Hi Team,
We're dealing with a concurrency issue when we attempt to run multiple jobs at the same time, and we're still having the same problem even after using partition and liquid clustering features. Now we're making sure to have the right where condition for all updates to prevent concurrency problems.
Please review the options below and tell us if this is the correct way to solve the problem or if there is another way to fix it.
Option1:
Having tables properly partitioned and referred to in the WHERE clause, along with unique filter criteria for each concurrent calls, is crucial.
Suppose you run the code concurrently for different dates or countries. Since each job is working on an independent partition on the target Delta table,
you don’t expect any conflicts.
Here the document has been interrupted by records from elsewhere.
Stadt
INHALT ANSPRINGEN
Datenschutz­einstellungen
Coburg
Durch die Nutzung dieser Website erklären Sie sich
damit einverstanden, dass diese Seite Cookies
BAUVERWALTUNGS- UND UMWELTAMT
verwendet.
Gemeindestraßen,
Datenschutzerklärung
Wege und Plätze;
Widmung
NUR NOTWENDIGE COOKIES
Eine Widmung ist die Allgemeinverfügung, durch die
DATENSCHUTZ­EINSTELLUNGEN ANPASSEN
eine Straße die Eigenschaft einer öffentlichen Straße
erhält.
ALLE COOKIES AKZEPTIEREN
However, the condition is not explicit enough and can scan the entire table and can conflict with concurrent operations updating any other partitions.
Instead, you can rewrite your statement to add specific date and country to the merge condition, as shown in the following example.
// Target 'deltaTable' is partitioned by date and country
deltaTable.as("t").merge(
source.as("s"),
"s.user_id = t.user_id AND s.date = t.date AND s.country = t.country AND t.date = '" + <date> + "' AND t.country = '" + <country> + "'")
.whenMatched().updateAll()
.whenNotMatched().insertAll()
.execute()
Option 2:
Whenever that ConcurrentAppendException occurs, make sure to incorporate application-specific retry logic into the code.
retry=5
while (retry > 0):
try:
Update statement on delta table
break
except Exception as e:
retry = retry -1
delay = 20 #random.randrange(0,20)
time.sleep(delay)
print(str(retry) + " Failed , added delay " + str(delay))
else
raise "updatefailed"